Regulation of immune and autoimmune responses by ICOS
Introduction
Our immune system functions to identify and eliminate foreign pathogens. Immune cells are normally tolerant to self tissues; however this self tolerance is lost in autoimmune diseases. Therefore, a fine balance of immune activation and tolerance must be tightly maintained. CD4+ T lymphocytes are essential organizers of most immune and autoimmune responses. They are activated by antigen-presenting cells (APC) such as dendritic cells in the secondary lymphoid organs—lymph node and spleen. After activation, T cells differentiate into either Th1 or Th2 functional subsets, which are specialized in secreting distinct profiles of cytokines to mediate different types of immune responses (Fig. 1) [1], [2]. Th1 cells produce interferon (IFN)γ and TNFα, which mediate inflammatory responses to target cells infected by intracellular bacteria and viruses. In pathological states, Th1 cells are key players in various organ-specific autoimmune diseases, such as type I diabetes, rheumatoid arthritis and multiple sclerosis. Th2 cells, on the other hand, make interleukin (IL)-4, -5, -9, -10 and -13, which together mediate humoral immunity against extracellular pathogens and help to provide protection against intestinal worms. Th2 cytokines also mediate allergic reactions, in part by instructing B lymphocytes to make IgE antibodies.

**********

What you are asked to do
Copy out the full introduction above on immune regulation by ICOS, word for word.

Provided material
**********

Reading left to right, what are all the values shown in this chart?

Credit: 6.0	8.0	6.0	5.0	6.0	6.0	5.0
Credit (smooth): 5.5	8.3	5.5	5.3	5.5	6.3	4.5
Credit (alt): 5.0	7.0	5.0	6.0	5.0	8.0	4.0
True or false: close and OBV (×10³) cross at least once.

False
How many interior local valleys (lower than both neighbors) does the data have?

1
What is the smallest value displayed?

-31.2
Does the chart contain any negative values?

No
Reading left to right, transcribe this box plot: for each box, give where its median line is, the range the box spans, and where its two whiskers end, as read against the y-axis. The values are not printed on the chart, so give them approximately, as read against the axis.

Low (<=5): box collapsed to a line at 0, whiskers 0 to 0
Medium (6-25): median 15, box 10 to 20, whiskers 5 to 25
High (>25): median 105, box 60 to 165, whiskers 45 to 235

**********

Result
Regulation of immune and autoimmune responses by ICOS
Introduction
Our immune system functions to identify and eliminate foreign pathogens. Immune cells are normally tolerant to self tissues; however this self tolerance is lost in autoimmune diseases. Therefore, a fine balance of immune activation and tolerance must be tightly maintained. CD4+ T lymphocytes are essential organizers of most immune and autoimmune responses. They are activated by antigen-presenting cells (APC) such as dendritic cells in the secondary lymphoid organs—lymph node and spleen. After activation, T cells differentiate into either Th1 or Th2 functional subsets, which are specialized in secreting distinct profiles of cytokines to mediate different types of immune responses (Fig. 1) [1], [2]. Th1 cells produce interferon (IFN)γ and TNFα, which mediate inflammatory responses to target cells infected by intracellular bacteria and viruses. In pathological states, Th1 cells are key players in various organ-specific autoimmune diseases, such as type I diabetes, rheumatoid arthritis and multiple sclerosis. Th2 cells, on the other hand, make interleukin (IL)-4, -5, -9, -10 and -13, which together mediate humoral immunity against extracellular pathogens and help to provide protection against intestinal worms. Th2 cytokines also mediate allergic reactions, in part by instructing B lymphocytes to make IgE antibodies.